Eight months on and the same thing happened. I woke up in hospital, was violently ill before I passed out and woke up the next day on an upstairs ward. My husband had found me having a massive seizure in bed just two minutes before he was about to leave for work. What if he hadn’t found me and he had left on time, instead of being late like he was? It doesn’t bear thinking about. That seizure lasted an hour and a half before they managed to get me off to hospital. One of the ambulance men remembered me from eight years previous (he remembered the massive hole I had kicked in his door!). He said he had never seen anyone else suffer a seizure for so long, and that’s why he had remembered me.
I started the epilepsy tablets soon after I woke on the ward. I then settled down in my bed to watch the tennis. All of a sudden my heart started to pound so hard I thought I would bounce off the bed. A middle school panic attack only a hundred times worse. I managed to press the buzzer before I passed out. I woke up in a side room and because of that I knew it was serious. I was astounded when they announced that I had a heart problem and that I had to be rushed down to x-ray for a temporary pacing wire to be placed into my heart. They did an ECHO of my heart and then wheeled me down. I was conscious throughout the procedure. Had I not been so shocked I would have been scared stupid, but I found myself becoming intrigued by the whole thing. At the end of it I came out with a large box attached to my arm. My pacing box. I spent the next two weeks on the cardiac care unit surrounded by grannies and middle-aged men with angina and heart problems. I should have had an award for the longest stay on the ward. They monitored me night and day and even tried turning the pacing box down on the odd occasion, but that ended in disaster as I kept collapsing on them. They put a twenty-four hour tape on me and took a reading of my heart and the doctor concluded that I was in need of a permanent pacing box of my own. That Thursday was pacing day in the hospital, and if I was good, I could go home on Friday evening. My heart was beating on it’s own at between 30 – 35 beats per minute as opposed to 60 plus beats.

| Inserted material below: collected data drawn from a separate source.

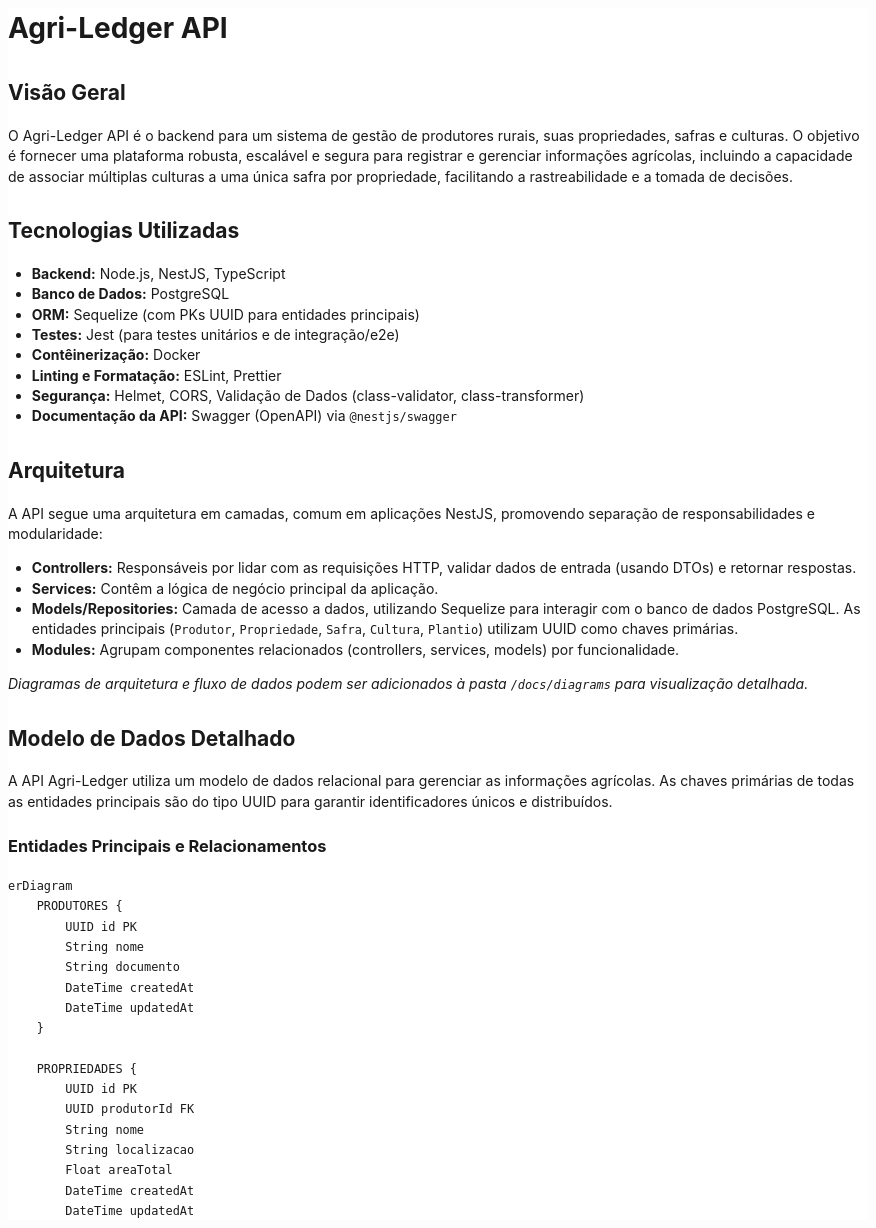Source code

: # Agri-Ledger API

## Visão Geral

O Agri-Ledger API é o backend para um sistema de gestão de produtores rurais, suas propriedades, safras e culturas. O objetivo é fornecer uma plataforma robusta, escalável e segura para registrar e gerenciar informações agrícolas, incluindo a capacidade de associar múltiplas culturas a uma única safra por propriedade, facilitando a rastreabilidade e a tomada de decisões.

## Tecnologias Utilizadas

- **Backend:** Node.js, NestJS, TypeScript
- **Banco de Dados:** PostgreSQL
- **ORM:** Sequelize (com PKs UUID para entidades principais)
- **Testes:** Jest (para testes unitários e de integração/e2e)
- **Contêinerização:** Docker
- **Linting e Formatação:** ESLint, Prettier
- **Segurança:** Helmet, CORS, Validação de Dados (class-validator, class-transformer)
- **Documentação da API:** Swagger (OpenAPI) via `@nestjs/swagger`

## Arquitetura

A API segue uma arquitetura em camadas, comum em aplicações NestJS, promovendo separação de responsabilidades e modularidade:

- **Controllers:** Responsáveis por lidar com as requisições HTTP, validar dados de entrada (usando DTOs) e retornar respostas.
- **Services:** Contêm a lógica de negócio principal da aplicação.
- **Models/Repositories:** Camada de acesso a dados, utilizando Sequelize para interagir com o banco de dados PostgreSQL. As entidades principais (`Produtor`, `Propriedade`, `Safra`, `Cultura`, `Plantio`) utilizam UUID como chaves primárias.
- **Modules:** Agrupam componentes relacionados (controllers, services, models) por funcionalidade.

_Diagramas de arquitetura e fluxo de dados podem ser adicionados à pasta `/docs/diagrams` para visualização detalhada._

## Modelo de Dados Detalhado

A API Agri-Ledger utiliza um modelo de dados relacional para gerenciar as informações agrícolas. As chaves primárias de todas as entidades principais são do tipo UUID para garantir identificadores únicos e distribuídos.

### Entidades Principais e Relacionamentos

```mermaid
erDiagram
    PRODUTORES {
        UUID id PK
        String nome
        String documento
        DateTime createdAt
        DateTime updatedAt
    }

    PROPRIEDADES {
        UUID id PK
        UUID produtorId FK
        String nome
        String localizacao
        Float areaTotal
        DateTime createdAt
        DateTime updatedAt
```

Nearly a year on and after a little tweaking here and there that pacing box has become my best friend. I can still feel it thumping me now and again and I thought I would never get used to it, but I wouldn’t ever consider not having it. The lump where it lies is annoying still but it’s great for freaking people out! And I tell you what though; it’s a good conversation starter!
Best of all, I made my wedding day, despite everything. I couldn’t understand why so many people cried so much. I guess it hit them more than me that I shouldn’t have made it that far. I never saw my dad cry in my whole life, until he cried openly in front of 100 people. I couldn’t have made it as far as I have without him.